Le rese del fagiolo non sono altissime, ma l’impatto positivo dei presidi sulla comunità è benefico. Da qui la nascita di un piccolo laboratorio di trasformazione, “Il gusto dei colori”, per aggiungere altri prodotti. “All’inizio non sapevo cucinare e non avevo neppure tanta voglia” dice Roberta aprendo un barattolo di caponata di mele. Nel frattempo nel 2016 arriva il riconoscimento di un altro presidio, quello del peperone pipiddu, che ha la particolarità di crescere all’insù. “Anche qui un contadino aveva salvato una decina di piantine. Dico spesso che essere piccoli è una scelta. Non un limite”.
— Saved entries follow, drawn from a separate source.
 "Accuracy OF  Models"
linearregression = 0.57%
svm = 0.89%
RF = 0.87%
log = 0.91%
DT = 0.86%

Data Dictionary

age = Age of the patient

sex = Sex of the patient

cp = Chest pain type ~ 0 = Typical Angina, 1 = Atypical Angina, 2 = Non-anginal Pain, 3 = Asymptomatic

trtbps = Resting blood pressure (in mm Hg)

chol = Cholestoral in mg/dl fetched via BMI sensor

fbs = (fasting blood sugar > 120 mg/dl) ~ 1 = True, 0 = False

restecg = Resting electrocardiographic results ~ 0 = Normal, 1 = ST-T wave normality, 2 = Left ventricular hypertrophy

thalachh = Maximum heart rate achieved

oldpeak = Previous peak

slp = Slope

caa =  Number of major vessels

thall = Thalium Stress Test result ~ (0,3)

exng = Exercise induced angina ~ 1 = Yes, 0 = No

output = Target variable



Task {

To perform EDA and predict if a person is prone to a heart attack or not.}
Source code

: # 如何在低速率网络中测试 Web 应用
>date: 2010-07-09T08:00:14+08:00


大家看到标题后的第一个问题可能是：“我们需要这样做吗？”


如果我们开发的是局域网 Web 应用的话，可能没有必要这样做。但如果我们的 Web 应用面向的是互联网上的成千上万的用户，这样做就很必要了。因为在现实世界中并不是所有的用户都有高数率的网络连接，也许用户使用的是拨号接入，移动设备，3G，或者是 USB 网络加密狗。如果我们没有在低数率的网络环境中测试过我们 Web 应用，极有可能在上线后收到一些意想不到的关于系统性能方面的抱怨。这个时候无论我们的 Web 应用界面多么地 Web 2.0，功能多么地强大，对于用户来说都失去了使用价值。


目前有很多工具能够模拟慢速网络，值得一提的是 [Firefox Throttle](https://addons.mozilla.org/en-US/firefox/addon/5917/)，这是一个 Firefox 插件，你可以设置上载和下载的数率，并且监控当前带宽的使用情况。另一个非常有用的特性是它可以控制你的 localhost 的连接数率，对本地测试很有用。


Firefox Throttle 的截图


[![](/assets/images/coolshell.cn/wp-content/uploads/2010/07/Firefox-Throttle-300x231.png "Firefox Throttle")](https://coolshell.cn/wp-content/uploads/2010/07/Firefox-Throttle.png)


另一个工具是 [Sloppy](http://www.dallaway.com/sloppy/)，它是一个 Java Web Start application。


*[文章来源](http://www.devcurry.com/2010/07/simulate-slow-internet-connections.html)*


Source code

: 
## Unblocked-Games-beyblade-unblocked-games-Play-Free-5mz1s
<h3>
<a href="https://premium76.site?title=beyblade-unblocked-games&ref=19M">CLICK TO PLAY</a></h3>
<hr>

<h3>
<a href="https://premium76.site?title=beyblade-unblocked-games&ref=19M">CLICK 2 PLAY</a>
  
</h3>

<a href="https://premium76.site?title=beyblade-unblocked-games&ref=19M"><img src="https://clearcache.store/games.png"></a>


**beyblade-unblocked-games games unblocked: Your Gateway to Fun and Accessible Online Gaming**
Da Polizzi a Petralia sono trenta minuti di curve. Il comune più alto delle Madonie è un paese piccolo ma ricchissimo di chiese e avvantaggiato da una vista spettacolare. Uno dei campanili si vede fin da Casa dei Salici, nella frazione di Madonnuzza, un terreno di sei ettari che comprende un palmento, una zona per i cavalli, una vecchia casa arredata con gusto eclettico e materiali di recupero.
Qui si fa il lombricompost e si coltiva in permacultura, come ci racconta Bruna, la sorella del creatore Calogero D’Alberti, mentre gironzola tenendosi stretto il berretto. “Da noi è così, se non piace ci sono tanti posti dove andare” afferma affettuosamente Bruna ad indicare destinazioni più consone che per chi cerca un lusso estremo e pettinato. Qui invece si può venire a imparare qualcosa sulla terra, sulle tinture fatte con le erbe, su come fare l’humus di lombrico o l’orto in cassetta, e a passare le giornate in campagna insieme a una famiglia che sa condividere lo spazio e il tempo.
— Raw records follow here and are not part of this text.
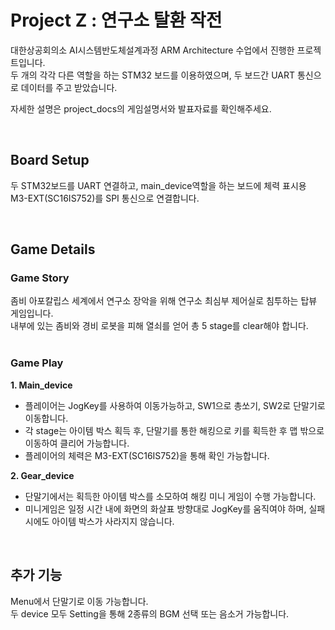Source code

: # Project Z : 연구소 탈환 작전     

대한상공회의소 AI시스템반도체설계과정 ARM Architecture 수업에서 진행한 프로젝트입니다.  
두 개의 각각 다른 역할을 하는 STM32 보드를 이용하였으며, 두 보드간 UART 통신으로 데이터를 주고 받았습니다.  

자세한 설명은 project_docs의 게임설명서와 발표자료를 확인해주세요.  

<br>

## Board Setup
두 STM32보드를 UART 연결하고, main_device역할을 하는 보드에 체력 표시용 M3-EXT(SC16IS752)를 SPI 통신으로 연결합니다.  

<br>

## Game Details
### Game Story  
좀비 아포칼립스 세계에서 연구소 장악을 위해 연구소 최심부 제어실로 침투하는 탑뷰 게임입니다.  
내부에 있는 좀비와 경비 로봇을 피해 열쇠를 얻어 총 5 stage를 clear해야 합니다.
<br>
<br>
### Game Play
**1. Main_device**  
  - 플레이어는 JogKey를 사용하여 이동가능하고, SW1으로 총쏘기, SW2로 단말기로 이동합니다.  
  - 각 stage는 아이템 박스 획득 후, 단말기를 통한 해킹으로 키를 획득한 후 맵 밖으로 이동하여 클리어 가능합니다.  
  - 플레이어의 체력은 M3-EXT(SC16IS752)을 통해 확인 가능합니다.  
  
**2. Gear_device**  
  - 단말기에서는 획득한 아이템 박스를 소모하여 해킹 미니 게임이 수행 가능합니다.  
  - 미니게임은 일정 시간 내에 화면의 화살표 방향대로 JogKey를 움직여야 하며, 실패시에도 아이템 박스가 사라지지 않습니다.

<br>

## 추가 기능
Menu에서 단말기로 이동 가능합니다.  
두 device 모두 Setting을 통해 2종류의 BGM 선택 또는 음소거 가능합니다.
Non manca qualcosa per chi ama camminare, visto che non mancano le montagne. Con Calogero Vallone si mette un piede dopo l’altro tra la biodiversità siciliana, che già ad Aprile esplode di verde. “Qui sarà tutto giallo fra poco” ripete chiunque.
Calogero accompagna i camminatori per sentieri di tutti i tipi, mostrando le erbe e le piante del posto. Il primo errore è quello di confondere il finocchietto, presente in ogni piatto siciliano, con la ferula, una pianta utilizzata per costruire anche mobili, il cui fiore cresce moltissimo in altezza. È altamente tossica sia per gli uomini che per gli animali, fatta eccezione per i funghi che sono ottimi in diverse preparazioni.
Prima di andarsene però c’è assolutamente una cosa da assaggiare: è lo sfoglio. Un dolce preparato con una frolla sottile ripiena di tuma — un formaggio non salato, per questo utilizzato per la preparazione dei dolci fresca — e zucca candita, zucchero, pezzetti di cioccolato. Davvero notevole. Secondo la storia, a inventare la ricetta furono le Suore del Convento di Santa Margherita di Polizzi nel ‘600, ma l’origine è contesa tra Polizzi e Petralia.
Meglio, perché in entrambi i paesi si trovano diversi bar e pasticcerie dove addentarne una fetta.